This has been a bizarre, historic, record breaking winter for sure. Between the snow and the temperatures, it's a winter many of us will never forget. And what makes this winter even more bizarre is that it was suppose to be mild and dry due to the La Nina effect.
Let's start with the snow. We've broken every record for snow except one. Here are the records we've broken:
Most snow in 24 hours: 14"
Most snow from one storm: 14"
Most snow in one month: 22.5"
Most snow in one winter: 26.1"
The only record we haven't broken yet is the most snow in one year (29.6 1958) and there's plenty of time for us to break that one. Just one more storm would probably do it.
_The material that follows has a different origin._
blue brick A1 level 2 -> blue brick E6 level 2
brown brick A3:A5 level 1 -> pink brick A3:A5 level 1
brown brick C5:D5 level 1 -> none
The reason for all this snow is due to the number of storms from the northwest and west that have been meeting up with very cold air from the north. Add moisture from the Gulf of Mexico and being in the right place at the right time and you get extreme snow.
We've also had temperatures like never before. We've set records for the coldest overnight low and the coldest daytime high. But the most extreme temperatures were set the morning of February 10th. Here are some of those records:
Coldest temperature ever recorded in the state: -31 Nowata (old record -27 Vinita/Watts)
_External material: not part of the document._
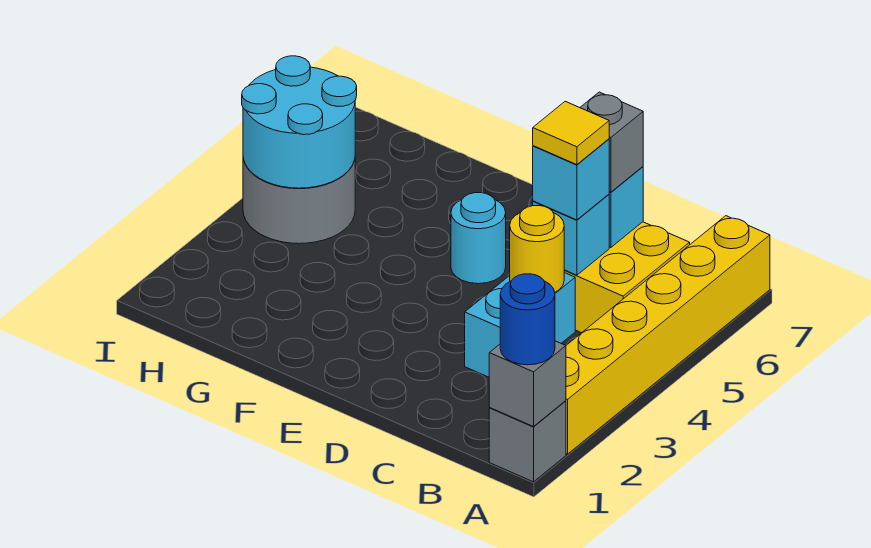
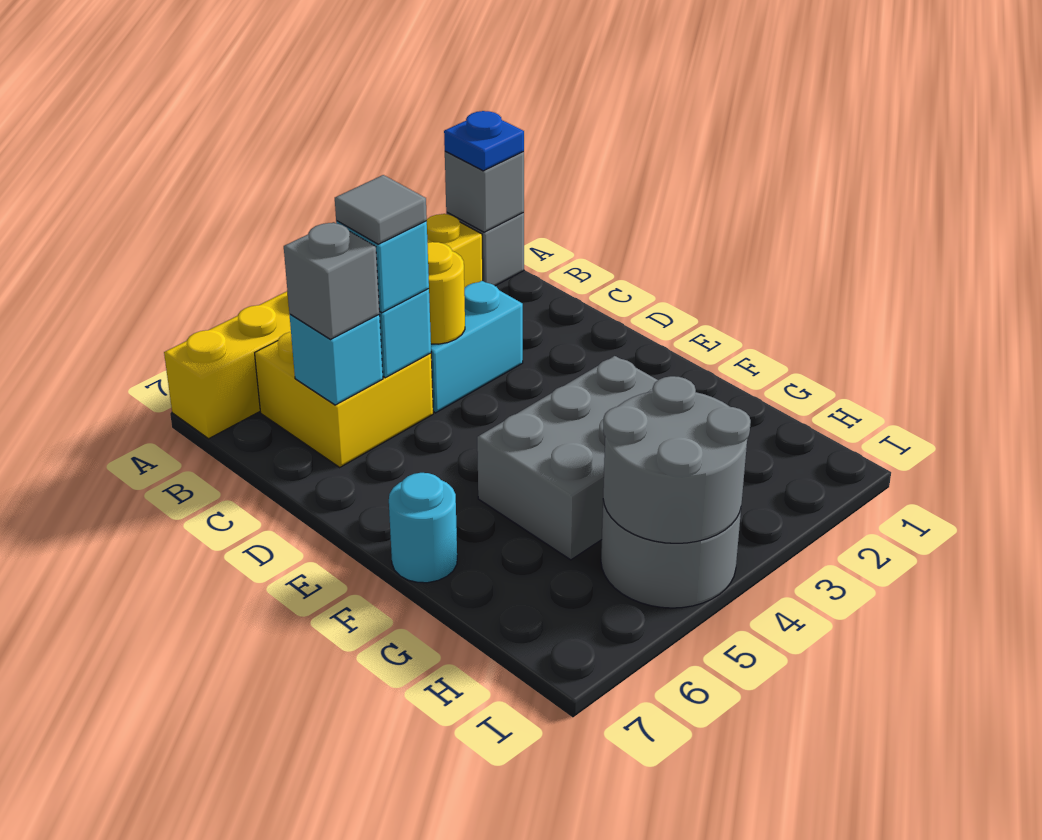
blue round brick A1 level 3 -> blue plate A1 level 3
yellow tile C5 level 4 -> grey tile C5 level 4
cyan round brick E5 level 1 -> cyan round brick F7 level 1
none -> grey brick F3:G5 level 1
cyan round brick H4:I5 level 2 -> grey round brick H4:I5 level 2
Coldest temperature for Tulsa for Feb. 10th: -12 (old record -3 1929)
The reason for all this cold is partly because of something called "radiational cooling". That's when heat escapes into the atmosphere on a clear and calm night. However, we also have bitterly cold Arctic air flowing over a thick covering of snow. Put all that together and you get extreme temperatures. It was colder here than at parts of the north and south poles.
All of this occurred during what is known as "The Dead of Winter" which runs from January 10th to February 10th and is the coldest time of the year nationwide. But there is plenty of time for more extreme weather. After all we had snow in March the last two years.